GE Capital — the company's finance arm that was much maligned during the financial crisis — had earnings from continuing operations of $6.215 billion in 2012, declining slightly from $6.510 billion the previous year. With the finance unit continuing to free up capital in line with CEO Jeff Immelt's strategy to right-size the balance sheet, GE Capital paid dividends to the parent company totaling $6.4 billion last year.
With GE Capital returning to being a cash cow for the parent, GE repurchased $5.2 billion worth of common shares in 2012, and raised the quarterly dividend on common shares by $0.02 to the current payout of $0.19, for an attractive dividend yield of 3.20 percent.
In addition to the release of excess capital from GE Capital and the parent company's capital return to investors, O'Callaghan said GE's progress over the past year has included a "target for 65 percent industrial earnings mix by 2015 (ultimately 70 percent)."
"We applaud these positives," he wrote, "but we think they are now reflected in the valuation, adjusting for accounting differences."
GE's price multiple of over 14 times the 2013 consensus "may look like a discount to peers at 15.5x, [but] we estimate that the non-operating pension expense that is excluded from consensus and our estimates for GE has increased from $0.06 in 2011 to $0.16 in 2013," O'Callaghan wrote.
On a "comparison GAAP pension basis," O'Callaghan estimated that GE's stock trades for 15.7 times 2013 earnings, putting the stock at a "slight premium" to Emerson Electric, United Technologies, and 3M," according to O'Callaghan.
"Given the 40 percent to 45 percent of GE's earnings still coming from GE Capital, this implies GE's industrial earnings are already being awarded a premium P/E," according to the analyst.
The analyst's $24 price target for GE is based on a multiple of 14 times his 2014 EPS estimate of $1.70, adjusted for the GAAP pension expense.

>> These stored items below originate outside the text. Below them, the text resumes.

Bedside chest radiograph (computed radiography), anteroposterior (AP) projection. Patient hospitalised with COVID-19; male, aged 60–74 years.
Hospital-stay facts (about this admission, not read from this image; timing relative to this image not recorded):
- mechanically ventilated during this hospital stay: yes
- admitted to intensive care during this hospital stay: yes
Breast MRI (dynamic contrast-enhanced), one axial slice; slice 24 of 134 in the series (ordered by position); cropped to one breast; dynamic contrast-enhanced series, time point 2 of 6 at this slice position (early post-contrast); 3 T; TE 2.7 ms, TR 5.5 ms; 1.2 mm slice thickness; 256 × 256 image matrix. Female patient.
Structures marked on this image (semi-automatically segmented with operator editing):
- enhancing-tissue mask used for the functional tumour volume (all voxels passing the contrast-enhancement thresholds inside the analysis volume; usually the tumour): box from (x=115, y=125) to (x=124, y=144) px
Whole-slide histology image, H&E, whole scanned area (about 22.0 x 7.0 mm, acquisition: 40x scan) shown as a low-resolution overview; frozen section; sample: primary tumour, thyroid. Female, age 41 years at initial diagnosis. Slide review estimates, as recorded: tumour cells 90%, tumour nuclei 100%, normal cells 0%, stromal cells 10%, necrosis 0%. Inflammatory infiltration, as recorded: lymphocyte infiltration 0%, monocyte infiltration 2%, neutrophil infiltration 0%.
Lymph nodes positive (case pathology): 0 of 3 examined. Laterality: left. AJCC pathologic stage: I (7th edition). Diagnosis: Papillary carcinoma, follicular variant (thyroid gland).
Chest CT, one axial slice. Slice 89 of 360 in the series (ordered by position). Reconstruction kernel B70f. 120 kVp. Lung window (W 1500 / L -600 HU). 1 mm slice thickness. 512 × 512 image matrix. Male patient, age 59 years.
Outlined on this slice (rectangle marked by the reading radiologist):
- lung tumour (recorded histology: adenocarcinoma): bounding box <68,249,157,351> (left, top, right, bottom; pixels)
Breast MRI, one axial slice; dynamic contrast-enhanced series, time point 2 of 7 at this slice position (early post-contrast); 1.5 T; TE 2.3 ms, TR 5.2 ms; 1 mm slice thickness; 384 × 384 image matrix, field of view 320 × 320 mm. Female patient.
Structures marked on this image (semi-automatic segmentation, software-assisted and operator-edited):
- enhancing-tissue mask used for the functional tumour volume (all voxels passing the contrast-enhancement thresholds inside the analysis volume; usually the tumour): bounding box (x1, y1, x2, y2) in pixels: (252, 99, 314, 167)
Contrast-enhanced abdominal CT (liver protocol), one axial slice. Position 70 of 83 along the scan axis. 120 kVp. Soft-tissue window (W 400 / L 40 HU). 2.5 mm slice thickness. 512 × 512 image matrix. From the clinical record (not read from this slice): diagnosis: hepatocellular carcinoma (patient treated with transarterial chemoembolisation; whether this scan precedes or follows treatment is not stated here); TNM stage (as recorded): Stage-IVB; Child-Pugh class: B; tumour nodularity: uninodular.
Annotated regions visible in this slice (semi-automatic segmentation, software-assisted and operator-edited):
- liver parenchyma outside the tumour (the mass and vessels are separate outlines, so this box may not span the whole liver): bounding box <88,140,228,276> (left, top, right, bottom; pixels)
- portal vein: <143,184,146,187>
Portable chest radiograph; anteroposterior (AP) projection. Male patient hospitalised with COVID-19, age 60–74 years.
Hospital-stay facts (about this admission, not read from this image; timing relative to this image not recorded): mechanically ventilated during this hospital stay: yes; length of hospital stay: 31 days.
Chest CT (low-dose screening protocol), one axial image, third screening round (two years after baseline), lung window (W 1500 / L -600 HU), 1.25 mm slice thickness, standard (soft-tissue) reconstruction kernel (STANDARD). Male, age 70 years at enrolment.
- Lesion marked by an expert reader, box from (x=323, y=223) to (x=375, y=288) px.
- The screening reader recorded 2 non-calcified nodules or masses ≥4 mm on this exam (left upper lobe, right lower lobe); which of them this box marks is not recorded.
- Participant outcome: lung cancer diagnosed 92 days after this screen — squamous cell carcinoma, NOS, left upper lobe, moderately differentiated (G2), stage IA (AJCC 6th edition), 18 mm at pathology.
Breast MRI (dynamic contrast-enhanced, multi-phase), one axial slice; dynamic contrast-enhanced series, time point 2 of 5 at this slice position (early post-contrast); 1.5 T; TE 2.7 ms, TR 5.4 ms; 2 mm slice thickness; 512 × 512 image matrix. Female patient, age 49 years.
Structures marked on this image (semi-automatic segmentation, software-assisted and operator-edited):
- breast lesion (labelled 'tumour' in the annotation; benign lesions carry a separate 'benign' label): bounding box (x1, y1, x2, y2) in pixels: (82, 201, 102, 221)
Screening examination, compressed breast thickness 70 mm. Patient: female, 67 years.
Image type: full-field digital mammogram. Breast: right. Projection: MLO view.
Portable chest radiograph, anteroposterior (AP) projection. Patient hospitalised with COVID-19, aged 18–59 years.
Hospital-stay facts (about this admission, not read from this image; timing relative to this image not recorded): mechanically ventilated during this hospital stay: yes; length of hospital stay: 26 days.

GE Capital had $273.9 billion in total financing receivables as of Dec. 31. No one would argue that providing financing to industrial customers is a great way to make a lot more money, but consumer finance receivables made up 42 percent of the total. Many analysts view this as a continuing worry, in light of the company's need to have its commercial paper guaranteed through the Federal Deposit Insurance Corp.'s Temporary Liquidity Program, at the height of the financial crisis in 2008.
With the Securities and Exchange Commission failing to achieve regulatory reform of money market funds, the possibility for another freeze-up of the commercial paper market exists, in the event of another severe recession.
Still, GE Capital's liquidity has strengthened considerably. The finance unit's ratio of debt to equity was 4.85 to 1 at the end of 2012, compared to a ratio of 9.62 to 1, at the end of 2008.
During 2012, 46 percent of General Electric's earnings from continuing operations before income taxes were contributed by GE Capital. "To make the case for a premium industrial P/E on total company EPS (with comparable pension accounting), we think GE needs to accelerate the transition of GE Capital to a commercial finance business representing 30 percent to 35 percent of earnings," O'Callaghan wrote.
Strengthening the case for a sale of GE Capital's retail finance businesses, the analyst said "recent reserving in Retail Finance seems to prepare that business for life after GE."
"Retail Finance earnings have already seen a sharp recovery, and now we think it is time for that business to look to grow, which conflicts with GE's plan to shrink the [GE] Capital earnings mix," O'Callaghan wrote.